┌─ Supplied data

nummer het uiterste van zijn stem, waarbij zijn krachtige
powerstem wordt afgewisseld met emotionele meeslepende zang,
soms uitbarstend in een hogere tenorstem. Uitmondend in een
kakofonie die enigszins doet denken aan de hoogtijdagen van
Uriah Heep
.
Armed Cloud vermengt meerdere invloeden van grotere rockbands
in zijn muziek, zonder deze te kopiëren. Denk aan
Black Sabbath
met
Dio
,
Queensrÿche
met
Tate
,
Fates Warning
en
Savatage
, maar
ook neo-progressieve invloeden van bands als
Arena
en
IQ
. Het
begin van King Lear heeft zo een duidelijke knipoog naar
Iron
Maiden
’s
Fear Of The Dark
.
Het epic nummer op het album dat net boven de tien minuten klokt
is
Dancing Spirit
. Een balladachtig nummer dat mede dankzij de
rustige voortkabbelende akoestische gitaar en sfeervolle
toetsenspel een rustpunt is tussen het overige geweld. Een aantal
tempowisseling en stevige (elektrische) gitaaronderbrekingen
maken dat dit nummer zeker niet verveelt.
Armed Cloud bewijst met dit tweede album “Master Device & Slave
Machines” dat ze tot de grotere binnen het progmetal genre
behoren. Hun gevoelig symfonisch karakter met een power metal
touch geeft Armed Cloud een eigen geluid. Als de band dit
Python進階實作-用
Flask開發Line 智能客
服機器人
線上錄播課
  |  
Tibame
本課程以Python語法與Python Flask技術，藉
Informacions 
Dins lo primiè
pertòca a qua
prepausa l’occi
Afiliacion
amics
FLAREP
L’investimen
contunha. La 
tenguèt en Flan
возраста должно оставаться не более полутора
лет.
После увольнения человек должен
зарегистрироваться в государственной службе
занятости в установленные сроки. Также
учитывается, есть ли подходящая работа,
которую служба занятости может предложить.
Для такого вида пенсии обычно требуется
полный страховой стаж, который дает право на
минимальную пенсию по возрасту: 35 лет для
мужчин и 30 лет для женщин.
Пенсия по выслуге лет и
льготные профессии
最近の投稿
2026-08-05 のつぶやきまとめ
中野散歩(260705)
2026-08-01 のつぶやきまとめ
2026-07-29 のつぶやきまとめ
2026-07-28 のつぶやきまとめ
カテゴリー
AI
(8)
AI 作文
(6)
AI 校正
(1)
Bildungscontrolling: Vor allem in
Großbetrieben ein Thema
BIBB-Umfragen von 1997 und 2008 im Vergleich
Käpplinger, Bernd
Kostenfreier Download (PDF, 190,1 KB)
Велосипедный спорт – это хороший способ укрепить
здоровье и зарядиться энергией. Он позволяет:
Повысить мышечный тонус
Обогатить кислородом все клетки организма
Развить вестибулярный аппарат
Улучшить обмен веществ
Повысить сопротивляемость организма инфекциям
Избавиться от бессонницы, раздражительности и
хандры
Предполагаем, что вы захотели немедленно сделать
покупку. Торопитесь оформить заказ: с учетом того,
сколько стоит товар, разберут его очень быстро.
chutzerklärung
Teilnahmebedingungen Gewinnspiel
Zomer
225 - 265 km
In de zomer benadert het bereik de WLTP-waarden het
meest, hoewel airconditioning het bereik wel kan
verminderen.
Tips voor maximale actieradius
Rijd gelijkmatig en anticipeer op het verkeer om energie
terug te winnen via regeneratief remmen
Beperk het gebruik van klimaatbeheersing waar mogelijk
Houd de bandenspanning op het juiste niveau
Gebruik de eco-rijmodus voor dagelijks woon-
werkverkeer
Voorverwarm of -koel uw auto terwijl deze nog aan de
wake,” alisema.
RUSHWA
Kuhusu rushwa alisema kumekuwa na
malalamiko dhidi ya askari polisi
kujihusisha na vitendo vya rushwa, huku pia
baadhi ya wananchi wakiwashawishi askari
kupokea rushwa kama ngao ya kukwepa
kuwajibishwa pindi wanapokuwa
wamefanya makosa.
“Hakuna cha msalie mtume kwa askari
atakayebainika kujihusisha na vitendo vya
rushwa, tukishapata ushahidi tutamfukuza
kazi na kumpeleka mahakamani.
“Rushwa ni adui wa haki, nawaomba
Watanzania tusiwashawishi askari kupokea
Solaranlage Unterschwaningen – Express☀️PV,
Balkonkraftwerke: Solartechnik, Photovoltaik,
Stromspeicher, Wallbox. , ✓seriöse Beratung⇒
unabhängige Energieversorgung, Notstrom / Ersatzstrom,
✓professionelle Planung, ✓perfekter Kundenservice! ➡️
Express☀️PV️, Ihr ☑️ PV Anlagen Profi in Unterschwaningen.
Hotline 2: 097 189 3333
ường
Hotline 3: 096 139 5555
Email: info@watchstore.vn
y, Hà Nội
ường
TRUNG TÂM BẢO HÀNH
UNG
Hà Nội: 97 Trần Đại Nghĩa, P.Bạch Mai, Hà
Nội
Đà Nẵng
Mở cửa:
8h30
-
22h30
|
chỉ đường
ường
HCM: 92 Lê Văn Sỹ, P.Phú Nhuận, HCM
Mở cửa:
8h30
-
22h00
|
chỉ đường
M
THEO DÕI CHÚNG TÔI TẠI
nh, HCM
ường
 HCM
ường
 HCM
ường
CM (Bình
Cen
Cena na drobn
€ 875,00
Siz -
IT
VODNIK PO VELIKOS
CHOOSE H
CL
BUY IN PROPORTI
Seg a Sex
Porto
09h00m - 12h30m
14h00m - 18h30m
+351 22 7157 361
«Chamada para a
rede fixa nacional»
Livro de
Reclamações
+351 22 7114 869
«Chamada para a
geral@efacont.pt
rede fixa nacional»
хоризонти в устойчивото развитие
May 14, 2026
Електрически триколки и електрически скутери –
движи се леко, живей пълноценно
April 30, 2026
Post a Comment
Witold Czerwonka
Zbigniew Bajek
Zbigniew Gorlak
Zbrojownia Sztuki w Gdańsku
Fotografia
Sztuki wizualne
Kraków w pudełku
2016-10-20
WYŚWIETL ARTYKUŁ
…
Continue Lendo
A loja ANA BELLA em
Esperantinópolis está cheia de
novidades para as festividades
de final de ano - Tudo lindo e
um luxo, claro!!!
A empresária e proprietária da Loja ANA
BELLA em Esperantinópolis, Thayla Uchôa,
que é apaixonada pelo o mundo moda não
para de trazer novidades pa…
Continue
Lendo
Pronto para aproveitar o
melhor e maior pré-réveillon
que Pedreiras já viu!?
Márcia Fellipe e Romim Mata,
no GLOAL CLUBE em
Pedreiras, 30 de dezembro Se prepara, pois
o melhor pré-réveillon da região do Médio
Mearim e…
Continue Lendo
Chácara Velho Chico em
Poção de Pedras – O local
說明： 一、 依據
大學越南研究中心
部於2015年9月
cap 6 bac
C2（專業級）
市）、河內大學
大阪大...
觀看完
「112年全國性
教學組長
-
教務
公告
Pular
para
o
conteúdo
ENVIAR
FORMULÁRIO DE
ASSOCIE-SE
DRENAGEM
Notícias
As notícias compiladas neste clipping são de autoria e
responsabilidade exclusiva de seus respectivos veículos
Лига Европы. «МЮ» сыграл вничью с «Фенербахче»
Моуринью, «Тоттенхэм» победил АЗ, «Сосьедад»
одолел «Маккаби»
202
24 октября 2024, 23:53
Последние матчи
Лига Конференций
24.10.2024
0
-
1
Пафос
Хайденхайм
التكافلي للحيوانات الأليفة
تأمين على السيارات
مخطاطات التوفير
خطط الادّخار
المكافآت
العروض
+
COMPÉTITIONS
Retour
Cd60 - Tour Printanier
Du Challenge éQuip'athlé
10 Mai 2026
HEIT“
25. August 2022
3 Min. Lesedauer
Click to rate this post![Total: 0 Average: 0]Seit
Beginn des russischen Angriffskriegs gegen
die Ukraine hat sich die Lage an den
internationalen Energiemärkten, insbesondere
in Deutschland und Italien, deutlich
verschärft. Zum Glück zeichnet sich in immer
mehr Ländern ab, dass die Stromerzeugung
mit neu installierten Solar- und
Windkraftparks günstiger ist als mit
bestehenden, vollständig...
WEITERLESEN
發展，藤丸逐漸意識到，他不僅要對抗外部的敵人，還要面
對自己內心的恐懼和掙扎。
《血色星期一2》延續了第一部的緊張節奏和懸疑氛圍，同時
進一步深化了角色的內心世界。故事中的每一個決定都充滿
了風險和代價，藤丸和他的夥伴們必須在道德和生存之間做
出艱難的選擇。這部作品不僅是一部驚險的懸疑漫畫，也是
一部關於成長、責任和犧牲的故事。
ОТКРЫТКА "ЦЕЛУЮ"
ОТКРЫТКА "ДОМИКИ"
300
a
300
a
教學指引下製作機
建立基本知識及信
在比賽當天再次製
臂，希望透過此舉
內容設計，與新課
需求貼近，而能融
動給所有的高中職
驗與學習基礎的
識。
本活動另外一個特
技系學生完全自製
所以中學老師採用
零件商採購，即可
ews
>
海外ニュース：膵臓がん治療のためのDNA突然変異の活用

└─

What the task asks
Scan the records above and show every line in which the word "Лига" occurs.

Your solution
Лига Европы. «МЮ» сыграл вничью с «Фенербахче»
Лига Конференций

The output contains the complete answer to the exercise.